Il politologo tedesco Hoffmann ha recentemente pubblicato uno studio sulla riconfigurazione delle classi sociali a Cuba. La sua coautrice, l'antropologa Katrin Hansing, ha potuto condurre un sondaggio nazionale semirappresentativo. Le sue conclusioni: l'accesso a valute estere, sotto forma di rimesse o investimenti in attività private, oggi definisce chi è chi nella società cubana. E riflette un bias legato al colore della pelle: le attività più redditizie, con il maggior investimento, sono nelle mani di una popolazione prevalentemente bianca e urbana, associata all'emigrazione isolana dopo la rivoluzione del 1959.

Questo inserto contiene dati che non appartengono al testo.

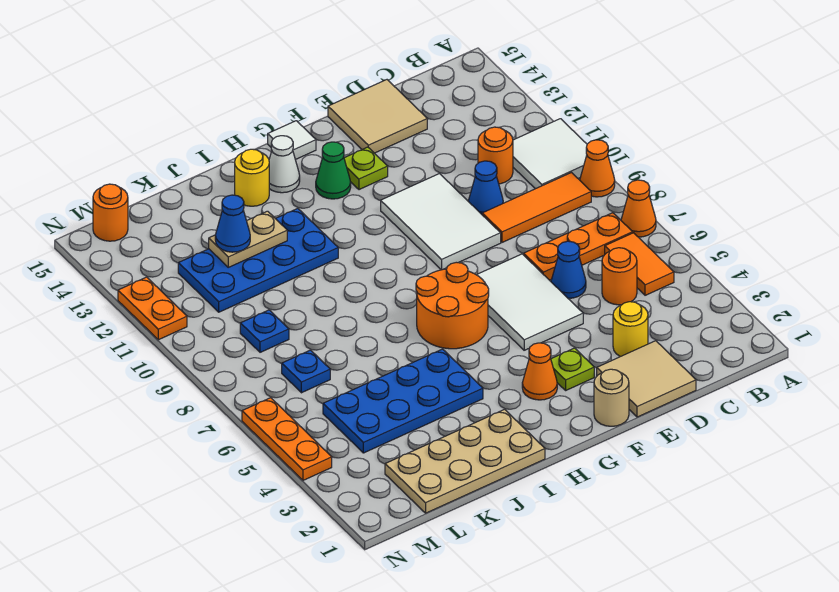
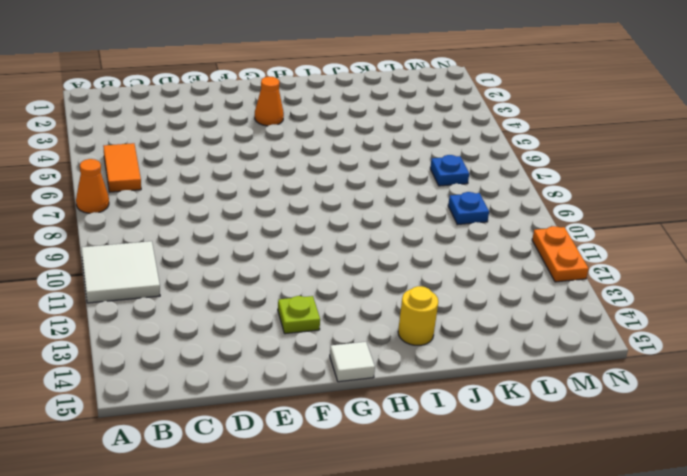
none -> orange 1x1 cone [580,140,615,197]
none -> orange 1x3 plate [524,213,633,280]
none -> orange 1x3 tile [482,173,591,242]
none -> orange 1x1 round brick [602,248,637,305]

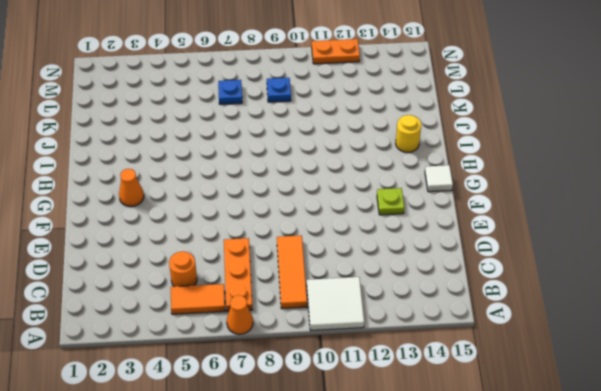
none -> orange 1x1 cone [580,140,615,197]
none -> orange 1x1 round brick [478,127,513,184]
none -> tan 2x2 tile [597,341,696,417]
none -> yellow 1x1 round brick [613,302,648,357]

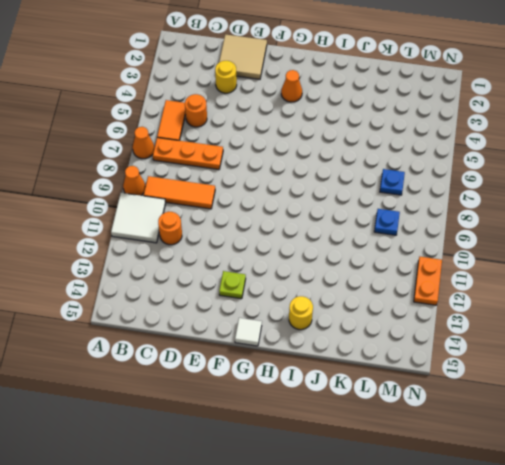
none -> blue 1x1 cone [551,241,586,298]
none -> blue 1x1 cone [468,161,503,214]
none -> tan 2x2 tile [328,80,427,153]
none -> white 2x3 tile [477,254,583,350]

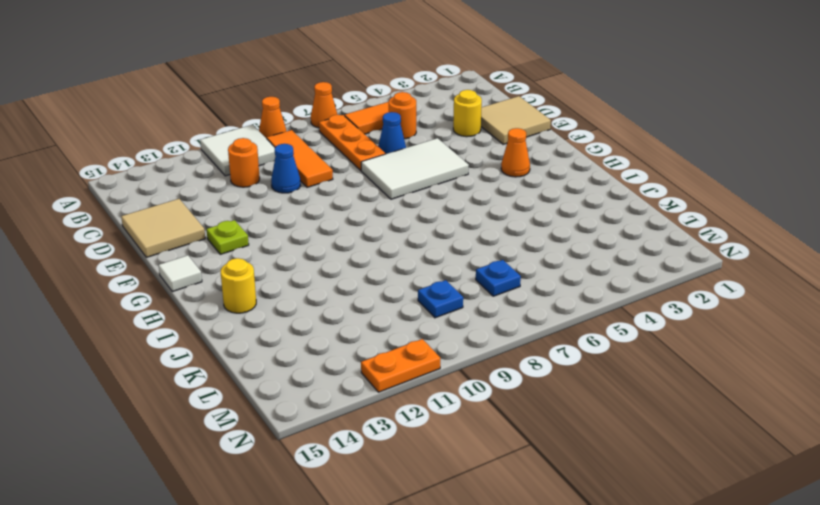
none -> white 2x3 tile [381,174,501,270]
none -> tan 1x1 round brick [594,369,629,426]
none -> lime 1x1 plate [551,348,594,390]
none -> orange 2x2 round brick [416,262,489,349]

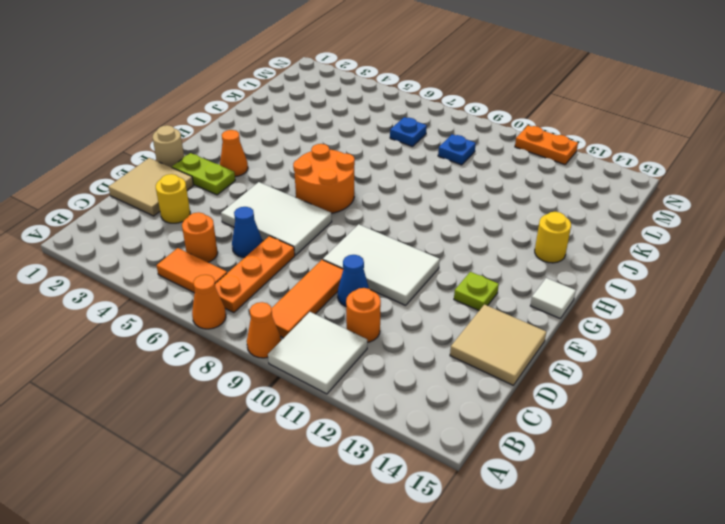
lime 1x2 plate [172,153,235,195] -> lime 1x1 plate [551,348,594,390]
none -> green 1x1 cone [316,142,351,199]
none -> white 1x1 cone [269,136,300,193]
none -> tan 2x4 plate [385,409,545,513]
none -> blue 2x4 plate [323,349,483,453]

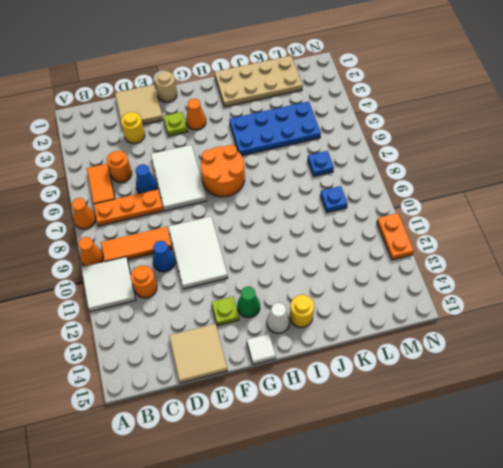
none -> blue 2x4 plate [178,208,338,312]
none -> orange 1x1 round brick [93,184,128,241]
none -> orange 1x3 plate [242,398,332,480]
none -> tan 1x2 plate [209,211,287,267]

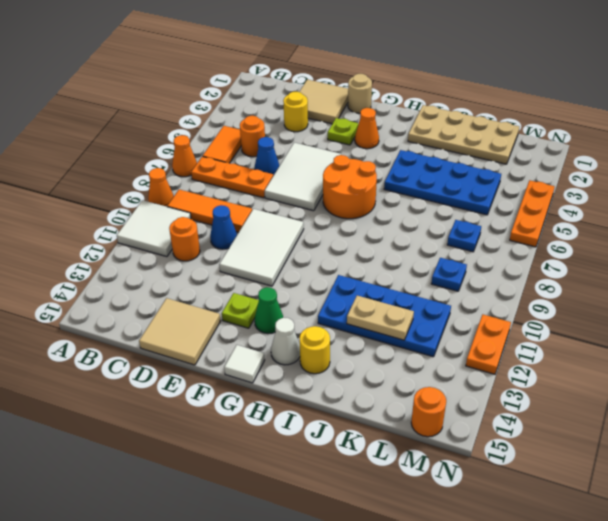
none -> blue 1x1 cone [215,195,250,252]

Lo Stato cubano, riconosce Hoffmann, ha posizionato funzionari politici di alto rango di fronte alle imprese statali, miste, esportatrici e nel settore strategico del turismo, “sotto l’egida dei militari”. Un esempio emblematico è il consorzio militare GAESA. Quindi, “l’élite imprenditoriale del socialismo vive bene”. Tuttavia, nell’economia familiare, entrambe le fonti di reddito - le rimesse e le connessioni politiche - non si contrappongono, ma si sovrappongono, assicura il latinoamericanista tedesco.

Gli imprenditori "hanno possibilità di guadagni superiori a coloro che vivono con salari da lavori statali. Tuttavia, assumono anche rischi e sopportano un carico fiscale che non è trascurabile," sottolinea De Miranda. Inoltre, aggiunge che le rigide normative per autorizzare iniziative nell'isola "sembra non siano state così severe per coloro che hanno legami familiari o di altro tipo con alti funzionari dello Stato, per i quali tutto è facilitato in un ambiente di mancanza di trasparenza, che è la cosa più vicina alla corruzione."

“Socialmente, non considero che la ricchezza o il benessere economico ottenuto attraverso il lavoro o l'impegno siano un problema”, conclude questo economista cubano. Il problema, spiega, “è quando, a causa dell'appartenenza a una certa famiglia, che ha detenuto il potere o è ad esso legata, si accede a un benessere economico e a privilegi per l'accesso a beni e servizi in usufrutto, anche se non in proprietà, ma che, in definitiva, vengono comunque goduti, e ciò non ha alcuna relazione con i propri sforzi".